Project Rationale

There are revealing tendencies in the way that change is routinely conceptualised by the Neolithic research community. Change is recurrently thought about as a series of transitions between phases defined as blocks of time lasting 200–300 years or 300–400 years, consistent with the culture historical framework and the precision — or rather, imprecision — achievable by visual inspection of radiocarbon dates. Examples exist in practically every regional sequence. Sequences are often smoothed, in order to identify a small number of major trends. The overriding emphasis is on change in the long-term, akin to Ferdnand Braudel’s longue durée, with a corresponding general mistrust of events and the short-term, or at best a resignation that such scales are beyond the grasp of prehistorians.  There are of course exceptions to this, such as the estimates of successive house generations in LBK settlements, based on typology and seriation of pottery, or the detailed site sequences of the Alpine foreland, based on dendrochronology. Here individual site biographies often reveal the precise year of tree felling and the initiation of individual settlements, and generally suggest shorter rather than longer occupation histories, regularly over as few as 10 or 15 years. This has been an important anchor for more conventionally derived chronologies in surrounding areas, but has had far less interpretive influence on how prehistorians think about the timing and tempo of change in general.
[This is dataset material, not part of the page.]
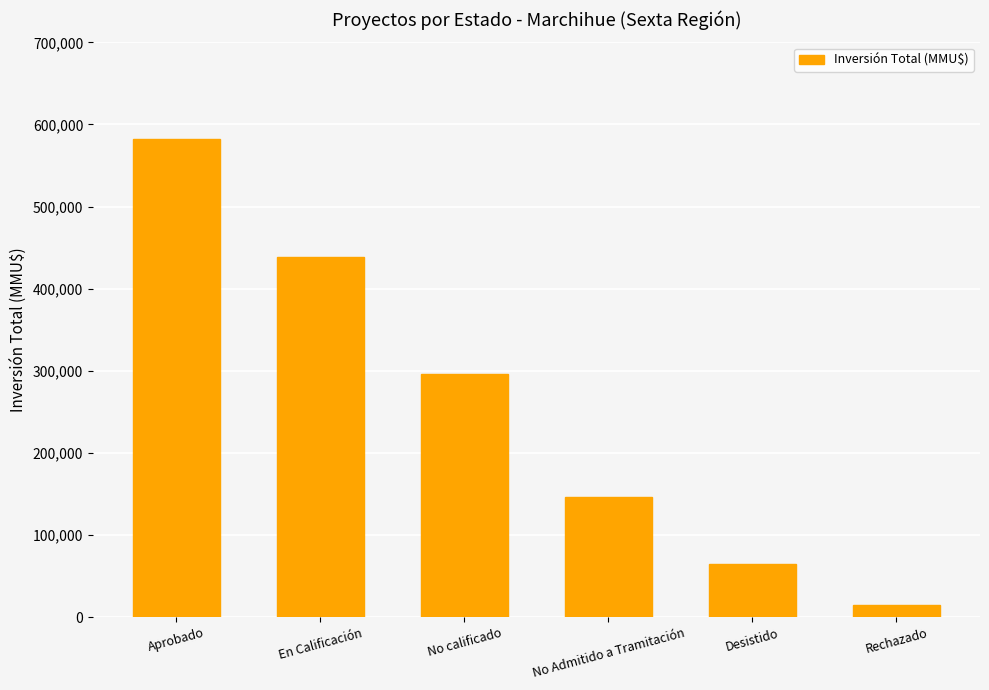

The chart shows a value of 404664 at Aprobado. True or false?

False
These tendencies in Neolithic research mirror wider trends in prehistory as a whole, and perhaps in the discipline of archaeology overall. Arguably, the long-term perspective has been the natural default position for many prehistorians, stemming from their till now regularly imprecise, not to say downright fuzzy, chronologies, but serving also as a justification for the place of archaeology within the academy, as the discipline with a long reach back into time. Rather few prehistorians seem willing to contemplate a fine-grained past.

At stake is the issue of precision. It is emphatically not the case that chronology has been neglected in the long and distinguished history of research into the European Neolithic, in some regions as far back as the nineteenth century. Indeed chronology building is one of the general strengths of this research tradition, with detailed knowledge being built up, site by site, region by region, and culture by culture, especially of the associations and sequences of material culture. The Times of Their Lives project hopes to refine aspects of that strength, and incorporate material associations in Bayesian models as archaeological ‘prior information’. But it is also the case, in terms of common practice reflected in innumerable examples in the literature, that sample selection is still often less rigorous than it could be (despite the strictures of Hans Waterbolk some 40 years ago), with all the dangers of age-offsets and residuality attendant on the use of unidentified charcoal or disarticulated bones; that radiocarbon dates are informally or visually inspected, failing to counteract the inevitably attendant statistical scatter; and that where controlling measures are employed, those commonly used, such as Sum, are demonstrably not ones which yield the precise chronologies now achievable within a Bayesian framework. We believe that resolution of the choice of the timescales at which prehistorians can work will only come from improvements in our ability to construct precise chronologies. It is not as though questions of the long term will disappear, but they may come to be seen differently if the discipline can more regularly construct the fine grain of past sequences.